The Recursion Playlist

“Hurt” – Nine Inch Nails / Johnny Cash
Personal recursion. Wounds that relive themselves.

“All Is Full of Love” – Björk
Recursive sentiment, robotic voices reflecting emotional loops. Themes of mirrored affection, loops of longing, production folds.

“Spiegel im Spiegel” – Arvo Pärt
“Mirror in the Mirror” — literal musical recursion through tintinnabuli.

“Everything in Its Right Place” – Radiohead
Loops inside loops, digitally folding vocals in recursive dislocation. Feels like neural probability finding home.

“Hallelujah” – Leonard Cohen
Lyric, melody, and structure echo inner theologies of return.

“I Am the Walrus” – The Beatles
Nonsensical recursion—mirroring language in a surreal spiral.

“Reckoner” – Radiohead
Voice over polyrhythmic understructure = recursive layering of form.

“Nude” – Radiohead
Loops emotional tension via chordal progression and stripped repetition.

“Tubular Bells” – Mike Oldfield
Theme returns and mutates across instrumentation.

“Lux Aeterna” – Clint Mansell
Ascending progression endlessly resets emotional gravity.

“Holocene” – Bon Iver
Mirrors time and identity in recursive weather-patterned form.

“Time” – Pink Floyd
Reflects life’s repetitive urgency; ticking cycles and existential repetition.

“Space Oddity” – David Bowie
Lonely consciousness drifting through coded systems.

“Shake It Out” – Florence + The Machine
Redemptive loops.
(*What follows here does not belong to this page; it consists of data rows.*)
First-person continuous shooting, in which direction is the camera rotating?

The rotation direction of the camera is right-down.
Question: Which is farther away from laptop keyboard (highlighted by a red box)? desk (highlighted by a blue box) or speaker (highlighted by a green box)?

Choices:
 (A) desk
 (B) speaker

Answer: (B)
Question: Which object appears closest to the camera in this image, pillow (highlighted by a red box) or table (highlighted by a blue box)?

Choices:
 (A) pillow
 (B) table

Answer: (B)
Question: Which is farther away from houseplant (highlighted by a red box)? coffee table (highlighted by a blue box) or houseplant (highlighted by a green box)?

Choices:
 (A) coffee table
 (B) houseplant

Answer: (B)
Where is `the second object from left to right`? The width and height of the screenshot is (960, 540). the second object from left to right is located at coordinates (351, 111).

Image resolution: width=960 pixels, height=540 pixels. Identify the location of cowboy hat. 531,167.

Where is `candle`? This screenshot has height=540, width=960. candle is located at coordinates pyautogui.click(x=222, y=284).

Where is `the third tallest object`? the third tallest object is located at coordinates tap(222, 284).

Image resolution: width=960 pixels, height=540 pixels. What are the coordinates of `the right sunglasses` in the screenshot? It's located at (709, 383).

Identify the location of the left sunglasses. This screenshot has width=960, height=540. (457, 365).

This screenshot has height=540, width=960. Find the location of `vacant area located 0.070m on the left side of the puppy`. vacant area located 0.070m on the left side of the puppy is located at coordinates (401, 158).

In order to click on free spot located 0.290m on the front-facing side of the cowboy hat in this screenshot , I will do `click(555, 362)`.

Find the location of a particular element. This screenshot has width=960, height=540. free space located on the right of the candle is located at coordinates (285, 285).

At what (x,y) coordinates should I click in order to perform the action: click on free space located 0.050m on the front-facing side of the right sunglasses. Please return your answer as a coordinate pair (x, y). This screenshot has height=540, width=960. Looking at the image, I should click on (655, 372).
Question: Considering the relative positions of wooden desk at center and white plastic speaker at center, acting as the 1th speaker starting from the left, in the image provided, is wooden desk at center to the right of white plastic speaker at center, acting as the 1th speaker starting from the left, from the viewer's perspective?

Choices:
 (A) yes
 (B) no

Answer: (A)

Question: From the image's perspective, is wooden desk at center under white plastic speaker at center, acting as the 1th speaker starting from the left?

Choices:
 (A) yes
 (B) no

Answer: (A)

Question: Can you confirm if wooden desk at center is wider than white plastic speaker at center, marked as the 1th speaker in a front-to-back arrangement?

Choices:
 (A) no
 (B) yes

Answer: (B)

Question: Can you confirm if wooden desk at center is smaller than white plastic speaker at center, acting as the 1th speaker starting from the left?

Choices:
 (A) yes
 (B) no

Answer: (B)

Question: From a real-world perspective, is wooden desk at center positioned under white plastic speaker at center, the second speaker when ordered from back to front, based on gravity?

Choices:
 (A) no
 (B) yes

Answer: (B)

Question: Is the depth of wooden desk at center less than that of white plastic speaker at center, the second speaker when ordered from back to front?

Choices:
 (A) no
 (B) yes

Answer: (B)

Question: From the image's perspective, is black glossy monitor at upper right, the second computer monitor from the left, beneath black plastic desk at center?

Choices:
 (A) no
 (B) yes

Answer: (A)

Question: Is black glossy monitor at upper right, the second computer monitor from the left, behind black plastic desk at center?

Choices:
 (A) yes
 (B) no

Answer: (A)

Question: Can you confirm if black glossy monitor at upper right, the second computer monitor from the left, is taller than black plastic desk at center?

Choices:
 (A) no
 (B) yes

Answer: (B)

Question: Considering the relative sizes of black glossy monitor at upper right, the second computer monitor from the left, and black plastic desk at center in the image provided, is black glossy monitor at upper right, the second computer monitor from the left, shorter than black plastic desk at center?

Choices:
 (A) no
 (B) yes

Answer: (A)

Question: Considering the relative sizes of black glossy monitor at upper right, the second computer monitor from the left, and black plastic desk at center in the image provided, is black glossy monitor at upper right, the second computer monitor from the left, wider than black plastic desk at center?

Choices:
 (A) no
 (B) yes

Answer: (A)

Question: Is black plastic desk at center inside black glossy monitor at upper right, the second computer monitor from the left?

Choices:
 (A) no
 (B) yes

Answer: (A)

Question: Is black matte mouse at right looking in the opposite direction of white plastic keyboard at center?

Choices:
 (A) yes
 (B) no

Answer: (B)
Darkness turned inside out.

“Only Time” – Enya
Soothing, flowing recursion—time as gentle spiral.

“The Host of Seraphim” – Dead Can Dance
Spiritual recursion in harmonic layering and grief loops.

“Exit Music (For a Film)” – Radiohead
Haunting loops of escape and inevitable collapse.

“To Build a Home” – The Cinematic Orchestra
Return to emotional center—repetition through rising structure.

“Motion Picture Soundtrack” – Radiohead
Recursive grief disguised in lullaby textures.

“Saturn” – Sleeping at Last
Celestial reflection on growth, cycles, and human depth.

“Lateralus” – Tool
Recursive math. Ascension spiral. Shadow work. Literal Fibonacci.

“Pyramid Song” – Radiohead
Temporal recursion; afterlife rhythm, submerged time.